A minor note. The Elixir LSP is expert, the others are considered deprecated. My employer actually employs someone to work on expert! They’ve put a TON of work into the LSP and it’s really great considering how much they’ve done in the past year or 2. However, the LSP does have limited APIs. It was pointed out to me a few weeks ago that the LSP cannot do function renaming.
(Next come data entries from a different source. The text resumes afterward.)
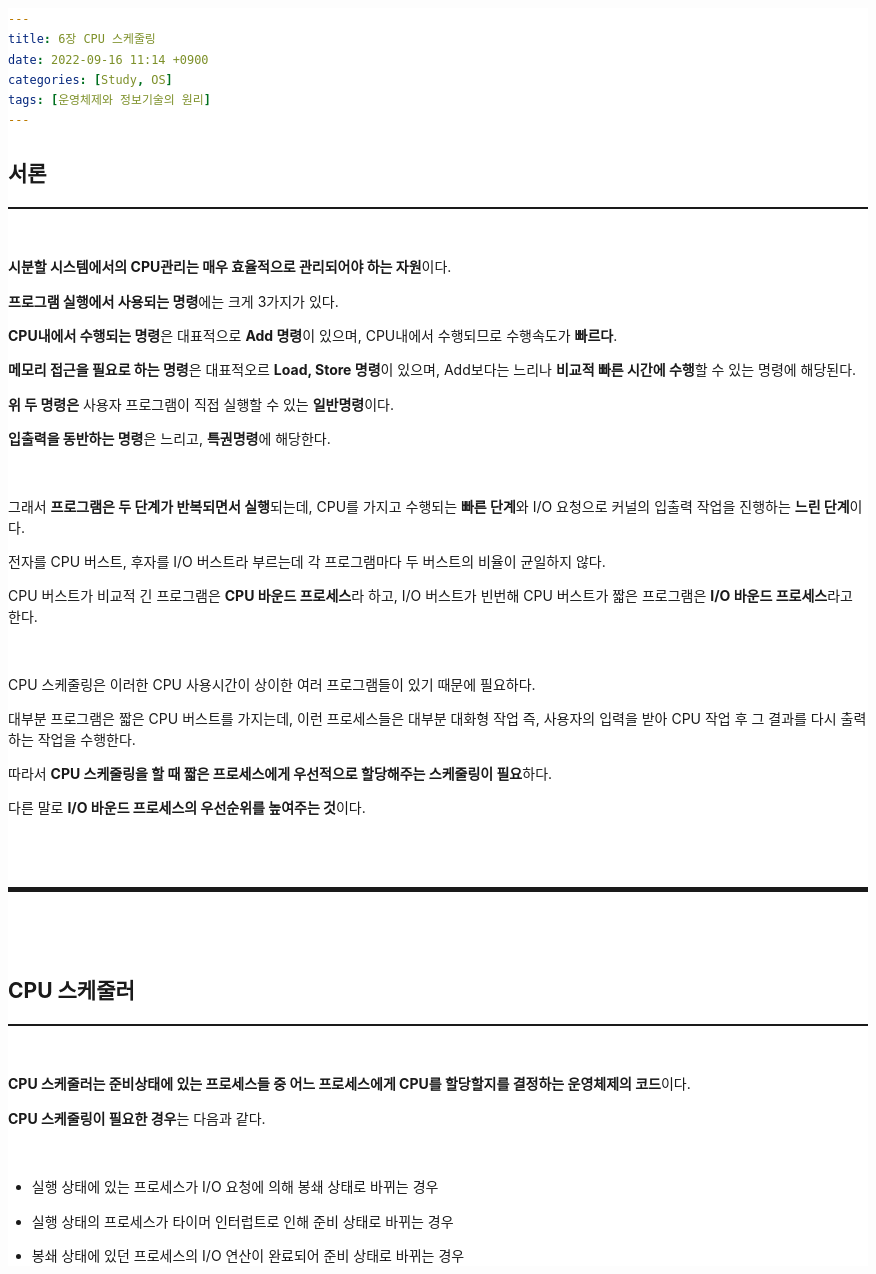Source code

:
 ```yaml
---
title: 6장 CPU 스케줄링
date: 2022-09-16 11:14 +0900
categories: [Study, OS]
tags: [운영체제와 정보기술의 원리]
---
```


## 서론
<hr style="border-top: 1px solid;"><br>

**시분할 시스템에서의 CPU관리는 매우 효율적으로 관리되어야 하는 자원**이다.

**프로그램 실행에서 사용되는 명령**에는 크게 3가지가 있다.

**CPU내에서 수행되는 명령**은 대표적으로 **Add 명령**이 있으며, CPU내에서 수행되므로 수행속도가 **빠르다**.

**메모리 접근을 필요로 하는 명령**은 대표적오르 **Load, Store 명령**이 있으며, Add보다는 느리나 **비교적 빠른 시간에 수행**할 수 있는 명령에 해당된다.

**위 두 명령은** 사용자 프로그램이 직접 실행할 수 있는 **일반명령**이다.

**입출력을 동반하는 명령**은 느리고, **특권명령**에 해당한다.

<br>

그래서 **프로그램은 두 단계가 반복되면서 실행**되는데, CPU를 가지고 수행되는 **빠른 단계**와 I/O 요청으로 커널의 입출력 작업을 진행하는 **느린 단계**이다.

전자를 CPU 버스트, 후자를 I/O 버스트라 부르는데 각 프로그램마다 두 버스트의 비율이 균일하지 않다.

CPU 버스트가 비교적 긴 프로그램은 **CPU 바운드 프로세스**라 하고, I/O 버스트가 빈번해 CPU 버스트가 짧은 프로그램은 **I/O 바운드 프로세스**라고 한다.

<br>

CPU 스케줄링은 이러한 CPU 사용시간이 상이한 여러 프로그램들이 있기 때문에 필요하다.

대부분 프로그램은 짧은 CPU 버스트를 가지는데, 이런 프로세스들은 대부분 대화형 작업 즉, 사용자의 입력을 받아 CPU 작업 후 그 결과를 다시 출력하는 작업을 수행한다.

따라서 **CPU 스케줄링을 할 때 짧은 프로세스에게 우선적으로 할당해주는 스케줄링이 필요**하다.

다른 말로 **I/O 바운드 프로세스의 우선순위를 높여주는 것**이다.

<br><br>
<hr style="border: 2px solid;">
<br><br>

## CPU 스케줄러
<hr style="border-top: 1px solid;"><br>

**CPU 스케줄러는 준비상태에 있는 프로세스들 중 어느 프로세스에게 CPU를 할당할지를 결정하는 운영체제의 코드**이다.

**CPU 스케줄링이 필요한 경우**는 다음과 같다.

<br>

+ 실행 상태에 있는 프로세스가 I/O 요청에 의해 봉쇄 상태로 바뀌는 경우

+ 실행 상태의 프로세스가 타이머 인터럽트로 인해 준비 상태로 바뀌는 경우

+ 봉쇄 상태에 있던 프로세스의 I/O 연산이 완료되어 준비 상태로 바뀌는 경우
Supposedly it’s a technical limitation, though I don’t know all the details (can share links if there’s interest).

Yes, this study is also entirely conjectural.

Interesting though that @wolfadex linked article on Elixir is taking the empirical approach and measuring some kind of benchmarks against AI models and languages.

Rust is a strong contender too, and probably the best of the major languages.

Rust

  1. Semantics - Strong
    Well-specified, mostly deterministic semantics; the safe subset rules out undefined behavior, and the boundary with unsafe is explicit.

  2. Static guarantees - Strong
    Rich static types with ownership/borrowing and lifetimes, algebraic data types (enums), traits, and pattern matching; strong guarantees about memory safety and aliasing in safe code.

  3. Regular design - Medium/Strong
    Modern, mostly orthogonal core, but lifetimes, traits, and generics introduce real complexity compared to simpler ML-style languages.

  4. Memory safety & concurrency - Strong
    Safe Rust prevents data races and most memory bugs by construction; low-level unsafety is confined to unsafe blocks with clear syntactic fences.

  5. Declarative DSLs - Medium
    Macros, traits, and builder patterns allow embedded DSLs and declarative styles, though they’re heavier than in pure functional or macro-heavy languages like Haskell or Elixir.

  6. Diagnostics - Strong (human + structured)
    Excellent compiler errors with suggestions, spans, and notes, plus structured, machine-readable diagnostics (error codes, JSON output) and tight IDE integration via rust-analyzer.

  7. Partial programs - Medium
    Good error recovery and helpful messages when code is incomplete, but no first-class typed holes as in Agda/Idris/Haskell; the experience is “close but not explicit.”

  8. Tooling APIs - Strong
    rustc plus rust-analyzer, Cargo, Clippy, Miri, and stable compiler flags/JSON outputs provide rich introspection, fast incremental checking, and strong LSP-based tooling.

  9. Readability/refactorability - Medium/Strong
    Clear idioms, enforced formatting (rustfmt), and a culture that values explicitness and safety, but advanced features (lifetimes, complex generics) can make some code hard to read and refactor.

  10. Spec to implementation spectrum - Medium/Strong
    Types, traits, and pattern matching encode a lot of invariants; external tools (Prusti, Creusot, etc.) bring formal verification, though they’re not yet mainstream parts of typical Rust workflows.